Integrationsschritte:

  1. Ursprung der heutigen Europäischen Union waren die 1951 und 1957 gegründeten Europäischen Gemeinschaften (EGKS, EWG und Euratom). Ihre Mitgliedstaaten waren Belgien, die Bundesrepublik Deutschland, Frankreich, Italien, Luxemburg und die Niederlande.
  2. 1973 traten der Europäischen Gemeinschaft in der ersten Norderweiterung das Vereinigte Königreich, Irland und Dänemark bei.
  3. In den 1980er Jahren folgten Griechenland (1981), Portugal und Spanien (beide 1986) als Neumitglieder.
  4. Schweden, Finnland und Österreich wurden 1995 mit der zweiten Norderweiterung in die kurz zuvor gegründete Europäische Union aufgenommen. In allen drei Staaten kam der EU-Beitritt per Volksentscheid zustande. In Österreich stimmte das Volk mit wuchtiger Zweidrittelsmehrheit zu.
  5. Mit der ersten Osterweiterung traten am 1. Mai 2004 zehn Staaten der Europäischen Union bei. Darunter waren acht ehemals kommunistische mittel- und osteuropäische Staaten (Estland, Lettland, Litauen, Polen, Tschechien, Slowenien, Slowakei und Ungarn), sowie die beiden Mittelmeer-Inselstaaten Malta und  Zypern.
  6. 2007 wurden als 26. und 27. Mitgliedstaat Rumänien und Bulgarien in die Union aufgenommen. Durch diese Erweiterung war die Bevölkerung in der Europäischen Union auf fast eine halbe Milliarde Menschen angewachsen.
Isolierte Schweiz mit im EU-Binnenmarkt. EU- und EWR (rot)- Staaten mit Beitrittsjahr.

Isolierte Schweiz mit im EU-Binnenmarkt. EU- und EWR (rot)- Staaten mit Beitrittsjahr.

4 Kommentare zu “EU

  1. Gemäss IWF nimmt die Schweiz 2009 die 7. Stelle ein bezüglich BIP/Kopf (kaufkraftbereinigt). Vor ihr steht von den EU-Ländern nur Luxemburg, Herr Schlemihls tendenziöse graphische Darstellung zeigt das Wachstum innerhalb der von ihm ausgewählten Periode. Es ist allen logisch denkenden Menschen klar, dass auf hoher Position das prozentuale Wachstum nur noch klein ist. Eine Verdoppelung – z. B. – von eins auf zwei hingegen ein Wachstum von 100 Prozent ausmacht. Herr Schlemihl argumentiert gleich wie die DDR. Nun, die DDR ist untergegangen.

  2. Schlemihl sagt:

    Herr Meyer

    1. Mittlerweile liegt die Schweiz nur nicht an 8. Stelle, praktisch gleichauf mit Schweden, Österreich, Irland oder Dänemark. Vor 20 Jahren lag die Schweiz noch weit vor diesen Staaten.

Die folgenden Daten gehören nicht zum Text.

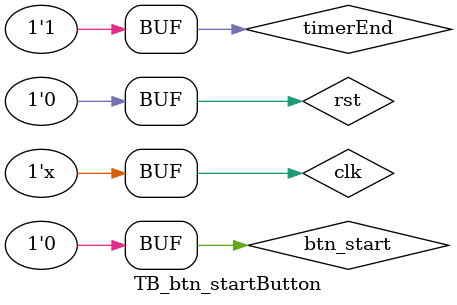
<source format=v>
`timescale 1ns / 1ps

module TB_btn_startButton(
    );

reg clk;
reg rst;    
reg btn_start;
reg timerEnd;
wire start;
wire idle;    

btn_startButton GEN(
    .clk(clk),
    .rst(rst),
    .btn_start(btn_start),
    .timerEnd(timerEnd),
    .start(start),
    .idle(idle)
    );
    
initial begin
clk = 0;
rst = 1;
btn_start = 0;
timerEnd = 0;
end

always
    #5 clk = ~clk;
    
initial begin    
rst = 0;
#50
btn_start = 1;
#5
btn_start = 0;
#50
btn_start = 1;
#5
btn_start = 0;
#50
btn_start = 1;
#5
btn_start = 0;
#100
timerEnd = 1;
#50
btn_start = 1;
#5
btn_start = 0;
end    

endmodule

</source>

    2. Der von mir ausgewählte Zeitraum ist keineswegs zufällig oder willkürlich so gewählt, sondern entspricht dem Zeitraum seit inkrafttretens des EU-Binnenmarkts. Genau seit diesen Zeitpunkt wächst die Schweizer Wirtschaft wegen ihrem Alleingang weniger stark als diejenigen vergleichbarer EU-Staaten.

    3. Die Behauptung man könne auf hohem Niveau nicht mehr so stark wachsen, ist falsch. Luxembourg beweist das Gegenteil.

  3. Gion Saram sagt:

    Ich gönne al diesen 4 Ländern ihr Wachstum von ganzem Herzen, mögen sie viele Schweizer Schoggi damit kaufen, sich unsere Armbanduhren um die Handgelenke schnallen und ihr Ersparnisse brav bei unseren Banken anlegen. Wie sang schon Mani Matter, dene wo’s guet geit, gings besser, wäs dene wo’s weniger guet geit, ächli besser geit….

  4. Ernst Jacob sagt:

    >>Die Europäische Integration ist eine Erfolgsgeschichte und hat unserem Kontinent Wohlstand und Sicherheit beschehrt.<<

    Hallo, ich bin neu hier. Und als ich das Obige las, musste ich an Spanien, Portugal, Griechenland, Frankreich und Andere denken, und stelle mir den Wohlstand vor den die Jungen dort haben, so ohne Arbeit und Perspektiven.

    Aber es ist ja möglich, dass diese Website schon länger nicht mehr bearbeitet wurde, denn heutzutags passt die Aussage irgendwie doch nicht mehr so ganz. Dünkt mich wenigstens. Und als Wahlempfehlung erzeugt sie, im Bestenfall, das Gegenteil.

    War nur ein väterlicher Rat!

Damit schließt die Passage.